/radai-challenge

Technical Challenge for RadAI

Primary LanguagePython

Setup

There are no required third-party dependencies to actually run the main script. In order to run tests, pytest and pytest-mock are required. The easiest way to install these packages is to run:

$ pip install -r requirements-dev.txt

How To Run

  1. You must either have properly set up the PYTHONPATH to include main.py and the rest of the challenge code module, or have the current working directory set to the challenge code directory
  2. Run the following command (subsitute python with the correct local alias for or path to a python executable):
    $ python main.py <arg>
    
    a. <arg> can either be empty (use STDIN) or a path to a file (use file) or --help (display usage instructions) b.

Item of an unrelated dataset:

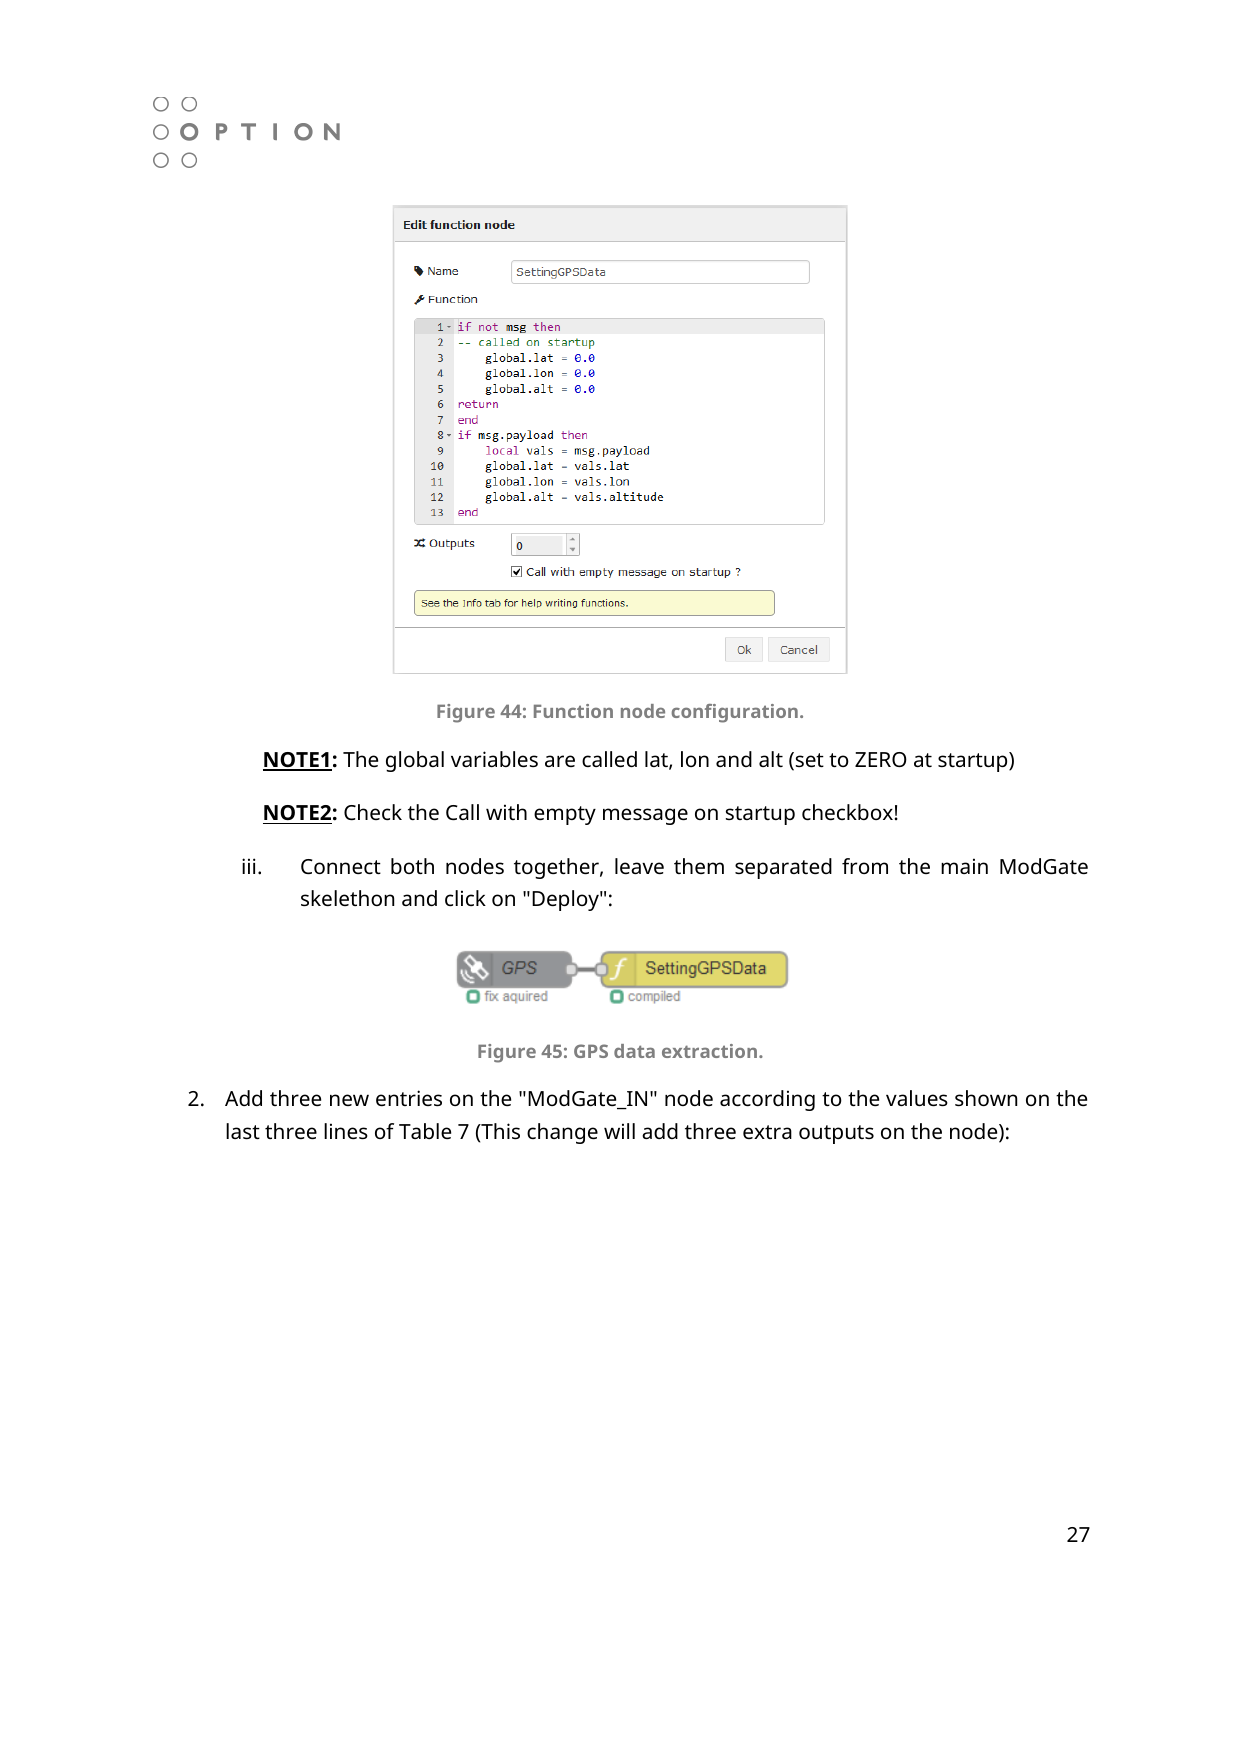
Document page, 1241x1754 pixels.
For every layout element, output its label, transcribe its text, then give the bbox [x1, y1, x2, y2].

To use STDIN, it will be necessary to redirect some content like so: Unix: $ python main.py < foobar.txt Windows (System used to develop challenge) PowerShell: $ type foobar.txt | python main.py
  3. View Output in STDOUT

Time Taken

2.5 hours of total development time

Possible Improvements

  • The design used for this code challenge is purposely generic and extensible (mainly for subsequent challenge questions). If these extension points were identified as being unnecessary, ie due to never needing alternate/additional scoring metrics, then they can be removed and the related code refactored in order to make things more concise.

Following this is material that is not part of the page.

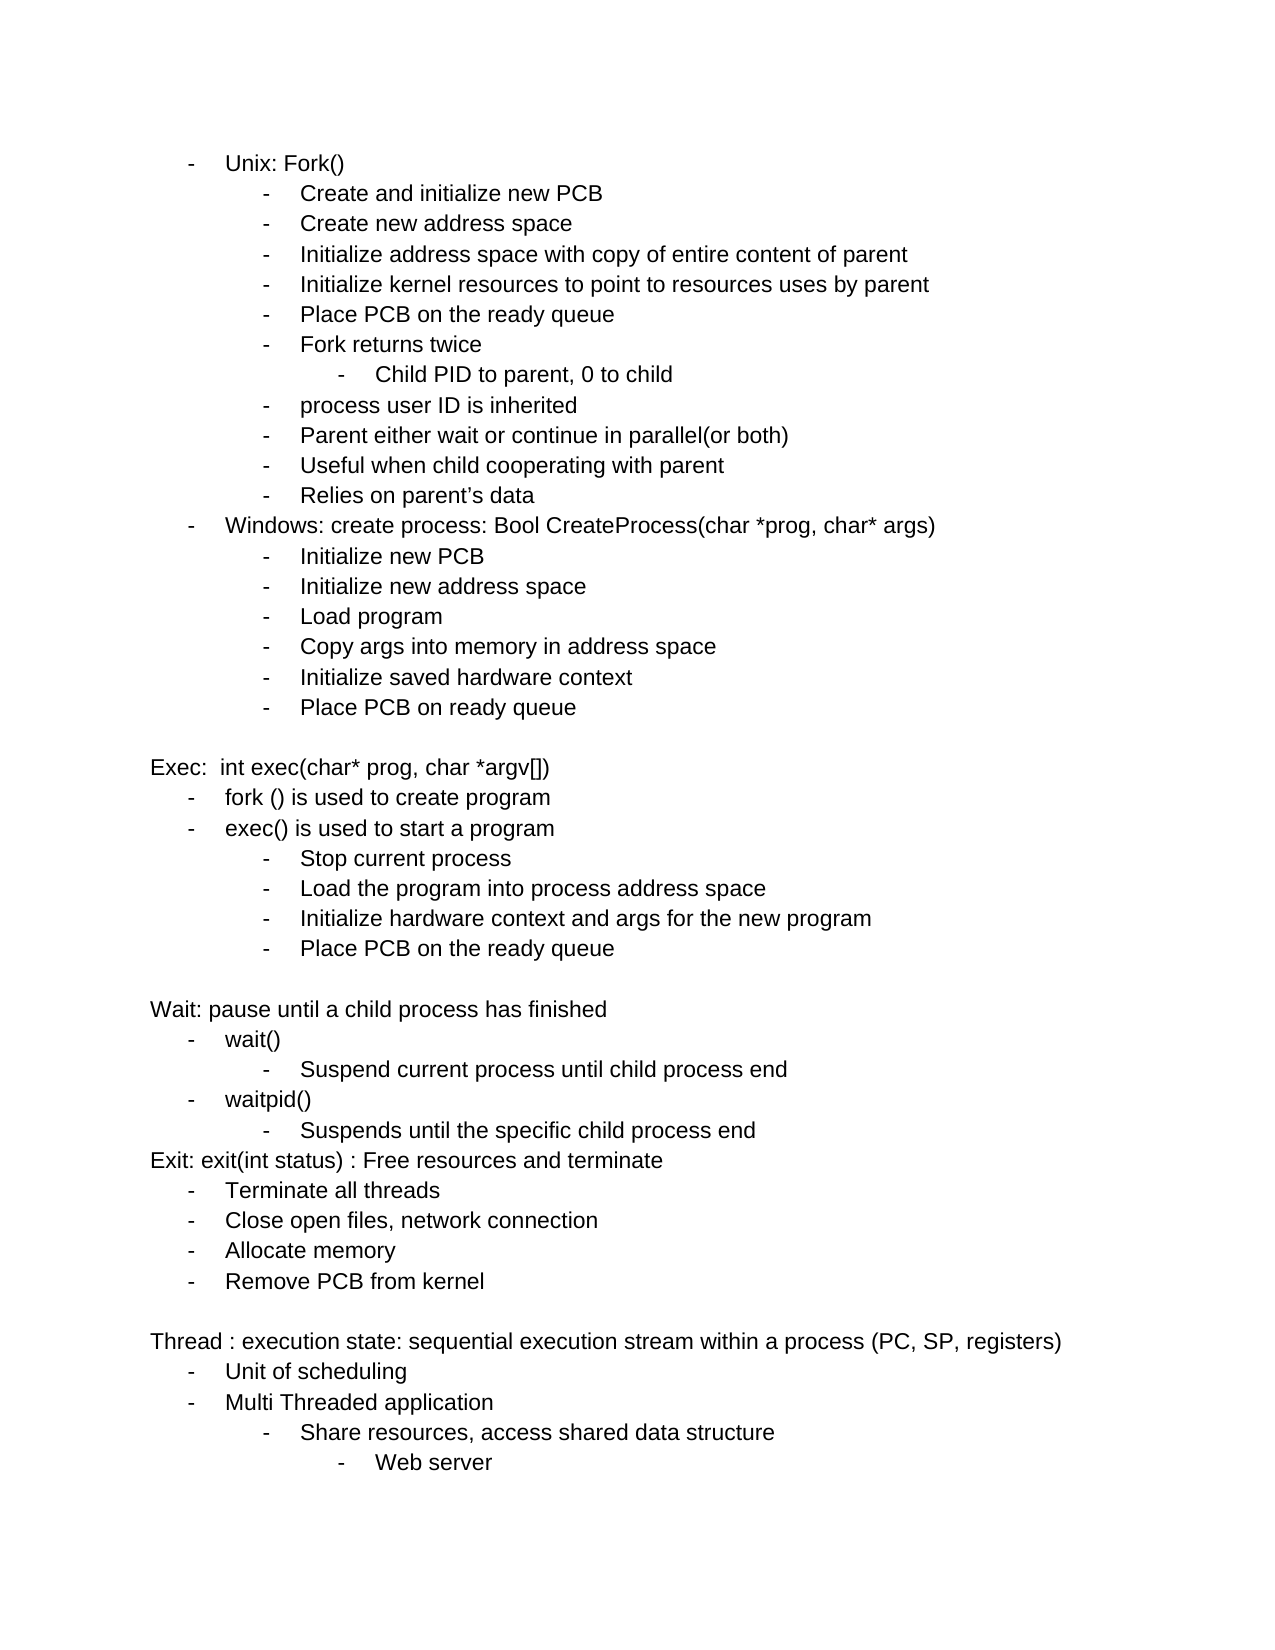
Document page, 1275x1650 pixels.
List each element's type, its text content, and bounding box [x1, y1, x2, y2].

  • The base assumption was that there wouldn't be enough matches in a "season" (set of match results used for ranking) that linearly parsing the matches would become a bottleneck. If this assumption is incorrect, and we expect an arbitrarily large number of matches to use for ranking (and also potentially a large number of unique metrics to use for the ranking), then it would be best to improve performance

    • One option is to add batched concurrency. STDIN may not be easily seekable, but in the file use-case, with some additional complexity, the file could be chopped up into rough batches to be read + parsed concurrently (ie using a ThreadPoolExecutor). This isn't trivial due to varying line sizes, but one way to try is to extend the batch (forwards and/or backwards) to a new line character before parsing.
    • If the biggest bottleneck is simply reading all the data from the file, then we could:
      • Use threading/concurrency to read the whole file before parsing at all
      • Use memory-mapped files to load file contents to pages of memory. (Requires a PC with lots of RAM)
      • Use an open-source library designed around loading large data sets (ie Polars)
  • If this was going to be maintained as a long-term project, then I would also suggest:

    • Setting up linting using flake8/ruff (and also potentially typechecking using a preferred library)
    • Setting up CI/CD using Github Actions (or an alternative - ie Gitlab)
    • Writing a more sophisticated & multi-platform method of packaging up and deploying this tool. Options include:
      • Using a library like PyInstaller
      • Building the project into an installable package (if it's to be composed in other systems), ie using Poetry
      • Writing a Dockerfile to create a reusable Docker image
  • Note: I wrote a lot of the components to be reusable and thus wrote validation to support that. Given the fact that there no invalid initial input, this may not be necessary and can be removed for brevity, but if the reusable components can be expected to be reused in a slightly different context, then the additional validation would serve some utility.